Source passage:
Flavius Șomfălean

Personal information
- Full name: Flavius Ioan Șomfălean
- Date of birth: 13 December 1973 (age 51)
- Place of birth: Târgu Mureș, Romania
- Height: 1.85 m (6 ft 1 in)
- Position(s): Center back / Right back

Senior career*
- Years: Team / Apps / (Gls)
- 1991–1994: ASA Târgu Mureș / 19 / (1)
- 1994–2009: Gaz Metan Mediaș / 365 / (14)
- Total:  / 384 / (15)

Managerial career
- 2009–2013: Gaz Metan Mediaș (assistant)
- 2013–2014: Pandurii Târgu Jiu (assistant)
- 2014: ASA Târgu Mureș (assistant)
- 2015: Rapid București (assistant)
- 2015–2018: Gaz Metan Mediaș (assistant)
- 2018–2019: CSM Târgu Mureș

= Flavius Șomfălean =

Romanian footballer

Flavius Ioan Șomfălean (born 13 December 1973) is a Romanian former football defender. After he ended his playing career he worked for a while as Cristian Pustai's assistant coach at several clubs. In 2019 he started his career as a head coach at CSM Târgu Mureș.

Using the information:
1 > Decide whether each statement below agrees with the Șomfălean profile, answering yes or no and quoting the words of the profile that settle it.
(a) Șomfălean was born in Târgu Mureș.
(b) Șomfălean scored more goals for ASA Târgu Mureș than for Gaz Metan Mediaș.
(c) Șomfălean was an assistant at Rapid București in 2015.
2 > Using the Șomfălean profile, answer these questions.
(a) How tall is Șomfălean?
(b) How many senior appearances does he have in total?
(c) Whose assistant coach was he after his playing career ended?
3 > Reproduce the passage of the Șomfălean profile starting with "Senior career*" and going on through "2015–2018: Gaz Metan Mediaș (assistant)".

Dataset extract:

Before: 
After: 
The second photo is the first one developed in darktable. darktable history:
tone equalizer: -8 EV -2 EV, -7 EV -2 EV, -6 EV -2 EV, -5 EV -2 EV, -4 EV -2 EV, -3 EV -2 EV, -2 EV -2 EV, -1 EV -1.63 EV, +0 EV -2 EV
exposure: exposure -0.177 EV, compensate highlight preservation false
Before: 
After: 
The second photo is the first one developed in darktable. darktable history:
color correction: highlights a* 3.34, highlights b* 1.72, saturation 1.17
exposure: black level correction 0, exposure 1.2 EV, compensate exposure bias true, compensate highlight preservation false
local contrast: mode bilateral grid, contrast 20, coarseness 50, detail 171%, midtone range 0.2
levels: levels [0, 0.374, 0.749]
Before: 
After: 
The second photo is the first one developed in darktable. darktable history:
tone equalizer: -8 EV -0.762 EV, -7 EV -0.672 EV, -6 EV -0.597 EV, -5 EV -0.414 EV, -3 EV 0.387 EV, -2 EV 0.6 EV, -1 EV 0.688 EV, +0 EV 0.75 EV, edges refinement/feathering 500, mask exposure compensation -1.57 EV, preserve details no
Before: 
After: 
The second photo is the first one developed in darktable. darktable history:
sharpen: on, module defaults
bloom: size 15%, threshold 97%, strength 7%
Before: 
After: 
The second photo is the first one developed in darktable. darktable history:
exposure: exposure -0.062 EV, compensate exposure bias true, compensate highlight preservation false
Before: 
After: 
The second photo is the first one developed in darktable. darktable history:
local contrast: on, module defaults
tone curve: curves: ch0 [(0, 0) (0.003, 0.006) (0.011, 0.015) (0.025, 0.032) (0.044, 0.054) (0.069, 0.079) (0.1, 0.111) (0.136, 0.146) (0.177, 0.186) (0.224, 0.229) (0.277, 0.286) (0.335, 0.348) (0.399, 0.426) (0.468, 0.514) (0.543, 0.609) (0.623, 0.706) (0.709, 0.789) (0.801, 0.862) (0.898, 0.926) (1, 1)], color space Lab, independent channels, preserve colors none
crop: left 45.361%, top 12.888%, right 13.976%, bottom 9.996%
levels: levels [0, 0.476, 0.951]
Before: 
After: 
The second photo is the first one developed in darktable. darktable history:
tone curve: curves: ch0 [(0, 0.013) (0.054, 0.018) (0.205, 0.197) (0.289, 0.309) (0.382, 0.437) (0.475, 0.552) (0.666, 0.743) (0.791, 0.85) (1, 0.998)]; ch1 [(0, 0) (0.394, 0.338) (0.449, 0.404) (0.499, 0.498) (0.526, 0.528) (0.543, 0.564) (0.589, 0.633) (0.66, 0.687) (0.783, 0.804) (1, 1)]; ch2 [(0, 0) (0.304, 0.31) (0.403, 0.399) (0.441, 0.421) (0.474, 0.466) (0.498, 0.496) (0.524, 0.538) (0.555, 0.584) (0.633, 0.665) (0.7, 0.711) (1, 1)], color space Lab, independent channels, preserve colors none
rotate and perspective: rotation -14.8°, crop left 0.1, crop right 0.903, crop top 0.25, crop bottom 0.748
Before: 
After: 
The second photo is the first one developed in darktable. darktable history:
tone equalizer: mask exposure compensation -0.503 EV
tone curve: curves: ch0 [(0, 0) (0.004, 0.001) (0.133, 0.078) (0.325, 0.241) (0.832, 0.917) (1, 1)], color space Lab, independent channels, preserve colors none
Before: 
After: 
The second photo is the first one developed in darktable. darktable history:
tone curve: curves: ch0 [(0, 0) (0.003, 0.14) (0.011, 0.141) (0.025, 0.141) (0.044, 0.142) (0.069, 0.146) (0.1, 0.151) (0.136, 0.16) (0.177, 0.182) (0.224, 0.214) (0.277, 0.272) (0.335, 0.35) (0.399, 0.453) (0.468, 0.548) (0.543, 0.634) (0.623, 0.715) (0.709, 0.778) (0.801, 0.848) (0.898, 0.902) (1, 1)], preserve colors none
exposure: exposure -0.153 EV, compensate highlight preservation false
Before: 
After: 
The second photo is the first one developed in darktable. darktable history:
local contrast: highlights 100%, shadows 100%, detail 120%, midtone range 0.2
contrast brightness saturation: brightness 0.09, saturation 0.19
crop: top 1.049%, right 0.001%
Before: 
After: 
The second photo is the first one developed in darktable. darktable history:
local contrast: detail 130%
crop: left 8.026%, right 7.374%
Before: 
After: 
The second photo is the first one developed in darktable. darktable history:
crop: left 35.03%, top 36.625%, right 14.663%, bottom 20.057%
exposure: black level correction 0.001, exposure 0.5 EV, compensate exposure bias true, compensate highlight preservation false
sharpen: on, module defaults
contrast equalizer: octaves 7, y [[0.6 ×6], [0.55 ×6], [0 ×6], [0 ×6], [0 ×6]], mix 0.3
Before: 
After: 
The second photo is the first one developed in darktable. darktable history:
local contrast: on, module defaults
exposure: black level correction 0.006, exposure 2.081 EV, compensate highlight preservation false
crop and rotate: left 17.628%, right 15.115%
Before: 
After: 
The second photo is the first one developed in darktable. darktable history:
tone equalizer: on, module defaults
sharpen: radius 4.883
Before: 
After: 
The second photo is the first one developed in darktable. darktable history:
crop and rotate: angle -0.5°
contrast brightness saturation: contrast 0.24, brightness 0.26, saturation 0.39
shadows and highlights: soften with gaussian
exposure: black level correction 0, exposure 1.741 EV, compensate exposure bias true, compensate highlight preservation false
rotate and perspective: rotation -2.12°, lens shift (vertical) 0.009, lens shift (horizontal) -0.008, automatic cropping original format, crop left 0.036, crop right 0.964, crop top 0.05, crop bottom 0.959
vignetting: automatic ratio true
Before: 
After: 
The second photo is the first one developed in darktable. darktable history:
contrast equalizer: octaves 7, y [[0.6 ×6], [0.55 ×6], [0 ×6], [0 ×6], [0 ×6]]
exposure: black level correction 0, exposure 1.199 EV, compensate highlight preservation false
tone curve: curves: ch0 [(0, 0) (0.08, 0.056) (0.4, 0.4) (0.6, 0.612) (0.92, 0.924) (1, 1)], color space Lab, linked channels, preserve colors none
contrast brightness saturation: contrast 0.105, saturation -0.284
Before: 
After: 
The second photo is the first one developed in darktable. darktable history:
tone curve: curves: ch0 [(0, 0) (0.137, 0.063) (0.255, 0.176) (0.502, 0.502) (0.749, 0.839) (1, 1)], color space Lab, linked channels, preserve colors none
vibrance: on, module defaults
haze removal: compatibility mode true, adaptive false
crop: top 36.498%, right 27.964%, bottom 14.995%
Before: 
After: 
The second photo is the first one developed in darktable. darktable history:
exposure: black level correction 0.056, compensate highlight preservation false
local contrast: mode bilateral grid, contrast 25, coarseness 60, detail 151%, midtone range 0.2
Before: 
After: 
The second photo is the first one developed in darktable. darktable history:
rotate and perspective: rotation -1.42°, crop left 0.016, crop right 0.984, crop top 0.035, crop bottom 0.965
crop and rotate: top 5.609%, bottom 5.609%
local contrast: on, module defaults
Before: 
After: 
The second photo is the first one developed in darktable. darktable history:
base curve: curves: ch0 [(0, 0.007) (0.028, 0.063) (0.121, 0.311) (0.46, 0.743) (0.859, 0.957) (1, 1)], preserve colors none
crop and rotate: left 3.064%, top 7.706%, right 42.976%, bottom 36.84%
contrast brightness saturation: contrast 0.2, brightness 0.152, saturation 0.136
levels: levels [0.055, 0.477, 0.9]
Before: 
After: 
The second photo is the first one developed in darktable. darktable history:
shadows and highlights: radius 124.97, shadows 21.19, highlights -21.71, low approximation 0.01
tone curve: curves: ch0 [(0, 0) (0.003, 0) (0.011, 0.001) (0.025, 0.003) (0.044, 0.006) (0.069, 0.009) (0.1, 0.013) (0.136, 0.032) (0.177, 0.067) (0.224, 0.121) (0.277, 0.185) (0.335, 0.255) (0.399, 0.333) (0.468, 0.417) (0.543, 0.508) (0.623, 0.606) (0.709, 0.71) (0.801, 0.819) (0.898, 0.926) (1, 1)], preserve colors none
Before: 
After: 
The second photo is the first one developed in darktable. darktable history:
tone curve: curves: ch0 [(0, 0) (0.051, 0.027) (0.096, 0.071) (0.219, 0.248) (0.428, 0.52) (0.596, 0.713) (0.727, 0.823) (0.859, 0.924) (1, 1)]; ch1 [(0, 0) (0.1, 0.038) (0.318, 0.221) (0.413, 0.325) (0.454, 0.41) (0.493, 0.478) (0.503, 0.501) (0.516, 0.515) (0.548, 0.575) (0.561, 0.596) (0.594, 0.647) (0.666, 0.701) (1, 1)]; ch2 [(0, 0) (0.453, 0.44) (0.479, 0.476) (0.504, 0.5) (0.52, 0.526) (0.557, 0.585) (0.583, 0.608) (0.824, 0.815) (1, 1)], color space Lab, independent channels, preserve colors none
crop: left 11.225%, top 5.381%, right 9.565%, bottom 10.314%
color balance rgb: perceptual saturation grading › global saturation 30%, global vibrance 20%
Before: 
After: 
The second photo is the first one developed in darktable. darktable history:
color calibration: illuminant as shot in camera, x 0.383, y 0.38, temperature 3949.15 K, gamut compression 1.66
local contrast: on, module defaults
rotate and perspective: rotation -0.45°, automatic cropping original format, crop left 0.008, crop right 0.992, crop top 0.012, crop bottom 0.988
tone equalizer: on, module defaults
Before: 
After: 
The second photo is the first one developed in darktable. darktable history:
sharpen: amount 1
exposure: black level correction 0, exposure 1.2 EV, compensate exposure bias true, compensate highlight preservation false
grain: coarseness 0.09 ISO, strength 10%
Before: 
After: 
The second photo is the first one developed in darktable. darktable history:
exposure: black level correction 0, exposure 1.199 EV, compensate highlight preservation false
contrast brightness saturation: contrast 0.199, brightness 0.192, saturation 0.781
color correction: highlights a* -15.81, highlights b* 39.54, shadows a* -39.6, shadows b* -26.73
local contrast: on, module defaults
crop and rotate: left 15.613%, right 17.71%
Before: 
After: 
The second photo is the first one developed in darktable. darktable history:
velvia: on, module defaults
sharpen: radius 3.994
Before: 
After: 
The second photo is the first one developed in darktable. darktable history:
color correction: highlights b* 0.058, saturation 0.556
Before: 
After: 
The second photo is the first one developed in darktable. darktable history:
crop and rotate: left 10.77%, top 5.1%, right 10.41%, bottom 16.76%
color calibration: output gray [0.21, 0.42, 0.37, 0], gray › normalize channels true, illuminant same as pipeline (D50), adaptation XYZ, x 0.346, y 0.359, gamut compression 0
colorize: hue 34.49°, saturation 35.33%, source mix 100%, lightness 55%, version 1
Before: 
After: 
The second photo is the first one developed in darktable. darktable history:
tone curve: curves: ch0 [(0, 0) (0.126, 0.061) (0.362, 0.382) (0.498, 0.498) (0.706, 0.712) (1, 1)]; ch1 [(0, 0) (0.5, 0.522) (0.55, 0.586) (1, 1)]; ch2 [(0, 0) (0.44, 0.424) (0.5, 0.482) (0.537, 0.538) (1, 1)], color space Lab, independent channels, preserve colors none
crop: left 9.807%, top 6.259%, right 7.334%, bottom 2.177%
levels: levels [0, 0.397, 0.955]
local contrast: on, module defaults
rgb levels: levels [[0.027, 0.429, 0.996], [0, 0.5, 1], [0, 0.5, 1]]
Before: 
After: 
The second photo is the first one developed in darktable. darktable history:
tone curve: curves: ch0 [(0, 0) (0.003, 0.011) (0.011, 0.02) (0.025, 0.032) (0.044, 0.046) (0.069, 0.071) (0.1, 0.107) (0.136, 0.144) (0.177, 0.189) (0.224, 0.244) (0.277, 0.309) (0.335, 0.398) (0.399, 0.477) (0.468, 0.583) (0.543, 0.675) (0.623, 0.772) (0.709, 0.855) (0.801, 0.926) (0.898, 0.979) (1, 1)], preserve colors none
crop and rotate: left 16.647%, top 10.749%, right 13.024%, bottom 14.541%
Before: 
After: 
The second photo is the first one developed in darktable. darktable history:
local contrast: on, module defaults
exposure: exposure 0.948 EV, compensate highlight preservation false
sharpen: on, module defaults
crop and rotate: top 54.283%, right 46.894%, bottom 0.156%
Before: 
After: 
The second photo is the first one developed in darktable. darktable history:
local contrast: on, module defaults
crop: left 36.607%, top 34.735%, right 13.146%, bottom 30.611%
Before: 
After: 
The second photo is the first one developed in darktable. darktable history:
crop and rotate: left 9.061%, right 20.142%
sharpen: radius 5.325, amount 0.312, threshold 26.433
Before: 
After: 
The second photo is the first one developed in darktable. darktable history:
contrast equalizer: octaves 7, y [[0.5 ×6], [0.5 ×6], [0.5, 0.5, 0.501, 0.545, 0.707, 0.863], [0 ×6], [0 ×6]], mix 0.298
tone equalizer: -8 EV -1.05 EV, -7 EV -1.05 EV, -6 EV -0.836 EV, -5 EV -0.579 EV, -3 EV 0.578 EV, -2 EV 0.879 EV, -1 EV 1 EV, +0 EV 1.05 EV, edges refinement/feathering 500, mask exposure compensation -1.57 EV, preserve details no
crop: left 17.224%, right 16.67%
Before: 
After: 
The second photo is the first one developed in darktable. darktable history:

Answers to this exercise:
1 >
(a) Yes: "Place of birth: Târgu Mureș, Romania"
(b) No: "1991–1994: ASA Târgu Mureș / 19 / (1)" and "1994–2009: Gaz Metan Mediaș / 365 / (14)"
(c) Yes: "2015: Rapid București (assistant)"

2 >
(a) 1.85 m (6 ft 1 in)
(b) 384
(c) Cristian Pustai's

3 >
Senior career*
- Years: Team / Apps / (Gls)
- 1991–1994: ASA Târgu Mureș / 19 / (1)
- 1994–2009: Gaz Metan Mediaș / 365 / (14)
- Total:  / 384 / (15)

Managerial career
- 2009–2013: Gaz Metan Mediaș (assistant)
- 2013–2014: Pandurii Târgu Jiu (assistant)
- 2014: ASA Târgu Mureș (assistant)
- 2015: Rapid București (assistant)
- 2015–2018: Gaz Metan Mediaș (assistant)